◆ Problem to work on
Could you retype every line of the data underneath without altering anything?

◇ ◇ ◇ ◇ ◇

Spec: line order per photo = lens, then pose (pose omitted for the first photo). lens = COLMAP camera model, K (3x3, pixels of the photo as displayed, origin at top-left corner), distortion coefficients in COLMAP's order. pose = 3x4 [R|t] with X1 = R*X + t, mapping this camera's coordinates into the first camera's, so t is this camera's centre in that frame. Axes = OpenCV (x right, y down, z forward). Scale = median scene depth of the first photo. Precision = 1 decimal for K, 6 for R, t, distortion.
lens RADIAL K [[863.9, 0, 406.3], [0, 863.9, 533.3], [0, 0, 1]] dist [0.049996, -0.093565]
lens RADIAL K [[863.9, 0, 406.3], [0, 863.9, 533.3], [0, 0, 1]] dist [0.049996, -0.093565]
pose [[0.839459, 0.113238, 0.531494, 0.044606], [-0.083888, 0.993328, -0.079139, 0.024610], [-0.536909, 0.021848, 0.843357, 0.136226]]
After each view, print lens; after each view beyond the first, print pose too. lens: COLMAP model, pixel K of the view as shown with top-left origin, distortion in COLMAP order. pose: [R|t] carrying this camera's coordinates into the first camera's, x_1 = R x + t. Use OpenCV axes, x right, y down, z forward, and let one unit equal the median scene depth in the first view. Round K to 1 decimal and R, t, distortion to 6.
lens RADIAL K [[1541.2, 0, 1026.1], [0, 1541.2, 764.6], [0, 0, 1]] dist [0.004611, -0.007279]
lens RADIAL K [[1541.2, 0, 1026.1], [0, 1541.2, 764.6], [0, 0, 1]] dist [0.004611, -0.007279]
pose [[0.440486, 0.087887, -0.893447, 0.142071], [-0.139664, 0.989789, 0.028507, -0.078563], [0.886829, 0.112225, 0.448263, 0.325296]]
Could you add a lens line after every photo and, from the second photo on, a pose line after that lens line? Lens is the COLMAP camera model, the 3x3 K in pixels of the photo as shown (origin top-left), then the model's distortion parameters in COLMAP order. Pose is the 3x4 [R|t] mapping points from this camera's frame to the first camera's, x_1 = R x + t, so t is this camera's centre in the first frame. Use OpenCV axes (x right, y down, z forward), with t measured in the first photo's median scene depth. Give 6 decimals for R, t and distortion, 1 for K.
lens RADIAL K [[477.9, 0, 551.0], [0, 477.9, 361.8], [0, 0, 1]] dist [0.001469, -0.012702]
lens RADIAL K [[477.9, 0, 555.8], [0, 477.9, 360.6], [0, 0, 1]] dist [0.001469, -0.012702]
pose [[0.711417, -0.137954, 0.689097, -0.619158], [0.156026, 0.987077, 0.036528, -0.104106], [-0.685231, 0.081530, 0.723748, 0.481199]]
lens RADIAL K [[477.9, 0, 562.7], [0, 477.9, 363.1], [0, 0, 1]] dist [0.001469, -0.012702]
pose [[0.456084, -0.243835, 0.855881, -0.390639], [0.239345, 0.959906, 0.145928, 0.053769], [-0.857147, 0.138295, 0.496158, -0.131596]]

◇ ◇ ◇ ◇ ◇

◆ Exercise result
Spec: line order per photo = lens, then pose (pose omitted for the first photo). lens = COLMAP camera model, K (3x3, pixels of the photo as displayed, origin at top-left corner), distortion coefficients in COLMAP's order. pose = 3x4 [R|t] with X1 = R*X + t, mapping this camera's coordinates into the first camera's, so t is this camera's centre in that frame. Axes = OpenCV (x right, y down, z forward). Scale = median scene depth of the first photo. Precision = 1 decimal for K, 6 for R, t, distortion.
lens RADIAL K [[863.9, 0, 406.3], [0, 863.9, 533.3], [0, 0, 1]] dist [0.049996, -0.093565]
lens RADIAL K [[863.9, 0, 406.3], [0, 863.9, 533.3], [0, 0, 1]] dist [0.049996, -0.093565]
pose [[0.839459, 0.113238, 0.531494, 0.044606], [-0.083888, 0.993328, -0.079139, 0.024610], [-0.536909, 0.021848, 0.843357, 0.136226]]
After each view, print lens; after each view beyond the first, print pose too. lens: COLMAP model, pixel K of the view as shown with top-left origin, distortion in COLMAP order. pose: [R|t] carrying this camera's coordinates into the first camera's, x_1 = R x + t. Use OpenCV axes, x right, y down, z forward, and let one unit equal the median scene depth in the first view. Round K to 1 decimal and R, t, distortion to 6.
lens RADIAL K [[1541.2, 0, 1026.1], [0, 1541.2, 764.6], [0, 0, 1]] dist [0.004611, -0.007279]
lens RADIAL K [[1541.2, 0, 1026.1], [0, 1541.2, 764.6], [0, 0, 1]] dist [0.004611, -0.007279]
pose [[0.440486, 0.087887, -0.893447, 0.142071], [-0.139664, 0.989789, 0.028507, -0.078563], [0.886829, 0.112225, 0.448263, 0.325296]]
Could you add a lens line after every photo and, from the second photo on, a pose line after that lens line? Lens is the COLMAP camera model, the 3x3 K in pixels of the photo as shown (origin top-left), then the model's distortion parameters in COLMAP order. Pose is the 3x4 [R|t] mapping points from this camera's frame to the first camera's, x_1 = R x + t, so t is this camera's centre in the first frame. Use OpenCV axes (x right, y down, z forward), with t measured in the first photo's median scene depth. Give 6 decimals for R, t and distortion, 1 for K.
lens RADIAL K [[477.9, 0, 551.0], [0, 477.9, 361.8], [0, 0, 1]] dist [0.001469, -0.012702]
lens RADIAL K [[477.9, 0, 555.8], [0, 477.9, 360.6], [0, 0, 1]] dist [0.001469, -0.012702]
pose [[0.711417, -0.137954, 0.689097, -0.619158], [0.156026, 0.987077, 0.036528, -0.104106], [-0.685231, 0.081530, 0.723748, 0.481199]]
lens RADIAL K [[477.9, 0, 562.7], [0, 477.9, 363.1], [0, 0, 1]] dist [0.001469, -0.012702]
pose [[0.456084, -0.243835, 0.855881, -0.390639], [0.239345, 0.959906, 0.145928, 0.053769], [-0.857147, 0.138295, 0.496158, -0.131596]]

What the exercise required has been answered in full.